What takes a person who once committed himself to the ministry of healing to stoop to this point and utter such a prognosis? I have heard stories in my previous years of medical school where residents or attending physicians have said or done something that, even to the ears of a lay person, could easily sound unprofessional, not to mention inhumane. It was not the shock of the moment that I found so gut wrenching, but rather the treacherous process of such an attitude. After all, it is a subtle and insidious propensity.

A question was raised at a small group gathering I attended, “What do you say to a patient who asks, “How hopeless is it?” From consult to consult we sometimes encounter this exchange of opinions. And the immediate reaction may be to peruse the numbers, the facts, or the “reality”. But the answer that followed gave me a sigh of relief: “I always have hope for the patient. It just may not manifest in the way I intend it to.”

Can we practice a ministry of healing without the outlook of hope? After all, we will often encounter situations that demoralize us. If we allow ourselves to become callous to the secular “reality” of a terminal disease, then the patient indeed has a “terminal prognosis.”

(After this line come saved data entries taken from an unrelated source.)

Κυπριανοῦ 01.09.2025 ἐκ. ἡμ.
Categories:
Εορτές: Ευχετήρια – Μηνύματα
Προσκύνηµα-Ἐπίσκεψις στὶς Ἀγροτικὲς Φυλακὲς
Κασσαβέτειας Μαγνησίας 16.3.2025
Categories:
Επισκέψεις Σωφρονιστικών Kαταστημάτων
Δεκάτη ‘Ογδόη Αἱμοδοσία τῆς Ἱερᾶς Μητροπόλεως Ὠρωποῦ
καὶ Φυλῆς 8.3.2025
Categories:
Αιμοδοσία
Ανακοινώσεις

Later in the day the intern received a phone call from the patient’s nurse telling us that the patient was very agitated. She added, “He told his wife that he was going to die.” As I started toward his room I thought of what to say. I did not think it was appropriate, nor opportune, to negate the attending physician’s words. And more than anything I sensed that what the patient needed to grasp was hope–not a wish that his lungs could be normal again or that he could garden with his wife without feeling out of breath. Rather, he needed hope that reassured him, in spite of his debilitative condition, that he could live to the best of his potential. This was not something that I, nor anyone in the hospital, could grant him.

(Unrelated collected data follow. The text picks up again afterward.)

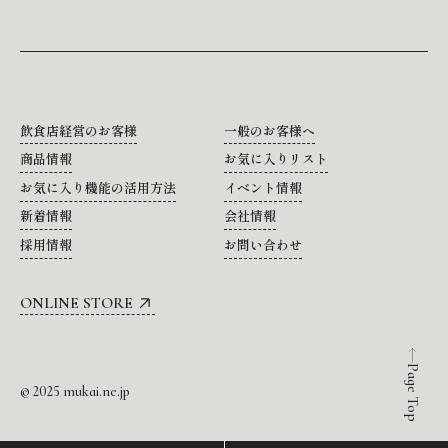
飲食店経営のお客様
一般のお客様へ
商品情報
お気に入りリスト
お気に入り機能の活用方法
イベント情報
新着情報
会社情報
採用情報
お問い合わせ
ONLINE STORE
Page Top
© 2025 mukai.ne.jp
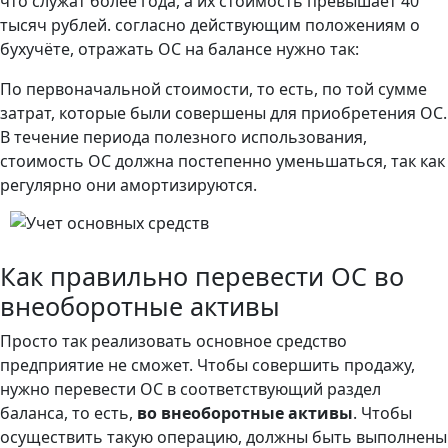
что служат более года, а их стоимость превышает 40
тысяч рублей. согласно действующим положениям о
бухучёте, отражать ОС на балансе нужно так:
По первоначальной стоимости, то есть, по той сумме
затрат, которые были совершены для приобретения ОС.
В течение периода полезного использования,
стоимость ОС должна постепенно уменьшаться, так как
регулярно они амортизируются.
Как правильно перевести ОС во
внеоборотные активы
Просто так реализовать основное средство
предприятие не сможет. Чтобы совершить продажу,
нужно перевести ОС в соответствующий раздел
баланса, то есть,
во внеоборотные активы
. Чтобы
осуществить такую операцию, должны быть выполнены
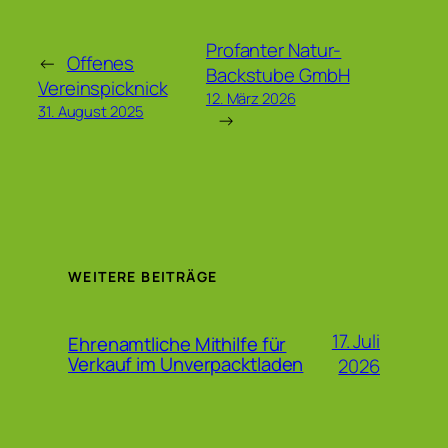
Profanter Natur-
←
Offenes
Backstube GmbH
Vereinspicknick
12. März 2026
31. August 2025
→
WEITERE BEITRÄGE
17. Juli
Ehrenamtliche Mithilfe für
Verkauf im Unverpacktladen
2026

If I am correct, prognosis means “to see” or “to know ahead” (pro–before; gnosis–to know). Without being pretentious, I wonder if part of our healing ministry requires us to be prophetic for the sake of our patients. And that requires us to engender hope.

I think I will choose that path.

-Keeban Nam, LLUSM class of 2014, is from Riverside, California. He graduated from University of California, Los Angeles with a BS degree in psychobiology.